Film Djajo Kuliti Sisi Humanis Legenda Petualang Dondy Rahardjo

“ANAK-ANAK rajin kirim doa, Alfateha. Semoga kebaikan kemudian bantuan yang dimaksud diberikan bang Djajo untuk pembangunan sekolah ini dibalas Allah,” kata Yudewi Maslahat seraya terisak, berjuang menahan sedih serta haru yang dirasakannya.
baca juga: Senior Pecinta Alam, Bang Djajo Meninggal Planet
Penuturan Kepala TK Kazzaria, Kampung Bedeng, Surade, Sukabumi, Jawa Barat ini bagian dari penggalan kisah pada film berjudul “Djajo”. Yudewi masih merekam dengan sangat kuat betapa sosok bang Djajo yang dimaksud disebutnya, memiliki jiwa sosial tinggi lalu sisi humanis luar biasa.
“Total bantuan yang mana diberikan bang Djajo sampai Rp50 juta. Dan sejumlah lagi bantuan lainnya, mulai material bangunan sampai keinginan Alquran untuk anak-anak mengaji,” kata Yudewi mengenang kebaikan juga kedermawanan Djajo.
Film dokumenter “Djajo” karya sutradara Ressy Elang Andrian ini benar-benar menguliti sisi humanisme bahkan spiritual Djajo, sosok petualang tangguh sekaligus guru bagi banyak pecinta alam dan juga penggiat alam bebas di dalam Indonesia. Djajo sendiri tak lain nama panggilan akrab dari pemilik nama Dondy Rahardjo, yang mana belum genap satu tahun meninggalkan dunia fana ini.

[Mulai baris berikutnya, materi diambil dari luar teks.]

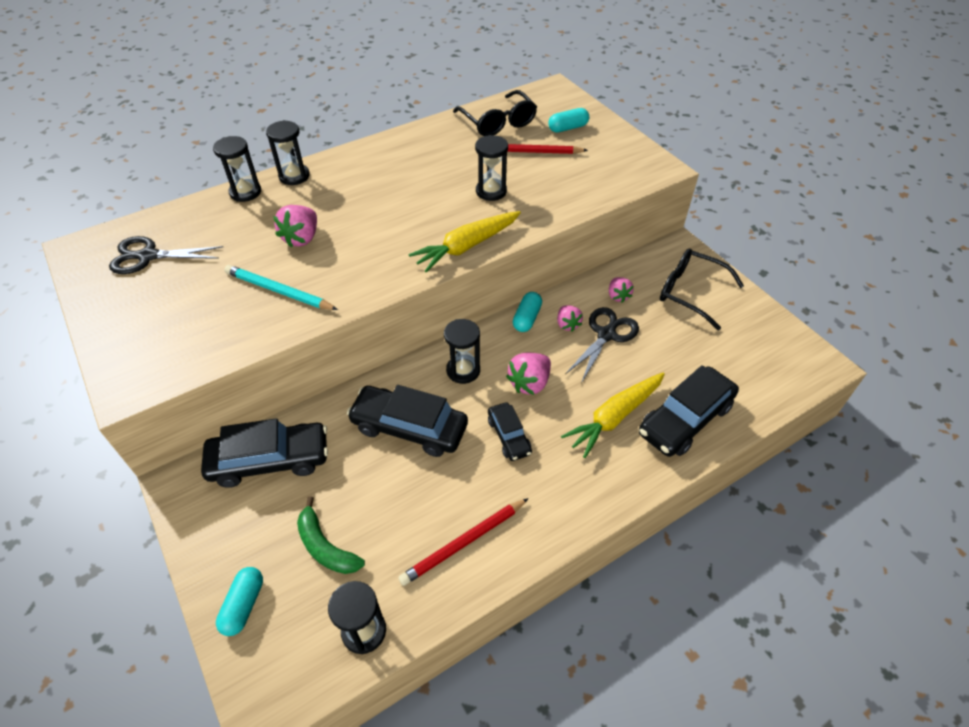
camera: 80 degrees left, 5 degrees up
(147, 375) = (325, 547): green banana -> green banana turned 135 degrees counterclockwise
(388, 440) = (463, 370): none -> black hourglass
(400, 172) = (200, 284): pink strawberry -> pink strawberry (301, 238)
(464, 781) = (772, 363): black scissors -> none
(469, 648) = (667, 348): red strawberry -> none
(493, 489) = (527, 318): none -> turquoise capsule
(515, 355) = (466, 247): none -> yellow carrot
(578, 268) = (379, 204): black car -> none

Sekolah TK Kazzaria, pada pelosok Kampung Bedeng, Surade, Sukabumi, Jawa Barat,
yang dibangun berkat bantuan alm Djajo.
Makanya tak heran, pada waktu Gala Premiere Film “Djajo” dalam Gedung Juang, Ibukota Indonesia Pusat, pada Hari Sabtu (31/8/2024), dihadiri para sahabat Djajo semasa hidupnya. Bak reuni, para sesepuh, tokoh serta pentolan pencinta alam, petualang hingga pendaki gunung sangat antusiasme menonton film ini. Malah selesai pemutaran film, merekan masih masih berkumpul hingga larut malam, mengenang saat-saat kebersamaan dengan almarhum Djajo.
Sebagai orang petualang, sekelumit kisah tentang aktivitas dan juga keseharian Djajo juga turut dituturkan oleh beberapa sahabat Djajo. Mereka adalah Rolando Edmond Ernst (pendiri TRAMP), Alfi Hendri (owner Tandike), Lody Karua (Mapala UI/owner Arus Liar, Citarik), dan juga tentunya beberapa jumlah aktivis pecinta alam serta pendaki gunung yang tersebut pernah dididik Djajo.
baca juga: Yon Artiono Arba’i, Sosok Terlupakan di Evakuasi Soe Hok Gie pada Tragedi Gunung Semeru
“Kita berdua itu dijuluki serupa temen-temen Tom and Jerry, oleh sebab itu kita itu tak pernah akur, terus-menerus ribut terus-menerus berdebat. Kadang-kadang perdebatan kita sampai bener-bener marah kita, sampai sama-sama marah,” kata Lody Karua mengenang keakrabannya dengan alm Djajo. Walau banyak tak akur, Lody mengakui Djajo sahabat yang dimaksud menyenangkan dan juga mempunyai pergaulan luas.